Language-agnostic: Each alignment group analyzes and transforms its rows and columns, essentially calculating the maximum width of each column, and adjusting InterTokenInfo spacing, taking into account left/right flushing.
- Each row is scanned to partition its tokens into cells that will be binned into columns. This works best when the rows have the same or similar syntax structure.
- Columns may be empty. Optional syntax construct are blank cells in this case.
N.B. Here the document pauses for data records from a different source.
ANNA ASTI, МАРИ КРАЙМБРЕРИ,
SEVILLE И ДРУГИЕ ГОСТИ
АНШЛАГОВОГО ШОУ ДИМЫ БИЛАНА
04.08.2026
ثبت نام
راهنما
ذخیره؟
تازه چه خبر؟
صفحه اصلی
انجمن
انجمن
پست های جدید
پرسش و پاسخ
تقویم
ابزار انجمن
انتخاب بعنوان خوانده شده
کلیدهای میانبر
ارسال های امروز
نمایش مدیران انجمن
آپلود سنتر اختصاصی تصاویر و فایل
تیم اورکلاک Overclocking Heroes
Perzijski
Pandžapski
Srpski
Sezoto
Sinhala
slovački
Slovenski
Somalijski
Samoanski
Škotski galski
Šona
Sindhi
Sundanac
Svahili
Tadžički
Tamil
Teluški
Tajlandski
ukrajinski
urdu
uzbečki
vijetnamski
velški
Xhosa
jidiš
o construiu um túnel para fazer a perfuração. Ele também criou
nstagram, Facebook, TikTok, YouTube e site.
- To bin columns correctly, every cell of tokens is assigned a key that corresponds to its position within the parent syntax tree node, a path, like [N,M,P]. This makes it easy to accommodate empty cells in each row, and also accommodates a dynamic number of columns. For example, data declarations could have any number of columns based on dimensions. The path-hierarchical nature and lexicographical ordering of keys faciliates dynamic column generation.
- Binning cells into columns creates a column schema, which compute column widths.
- Column widths translate to InterTokenInfo spacing adjustments.

Should the resulting column widths exceed the column limit (style parameter), then attempting to align a block of code is abandoned, falling back to non-aligned formatting.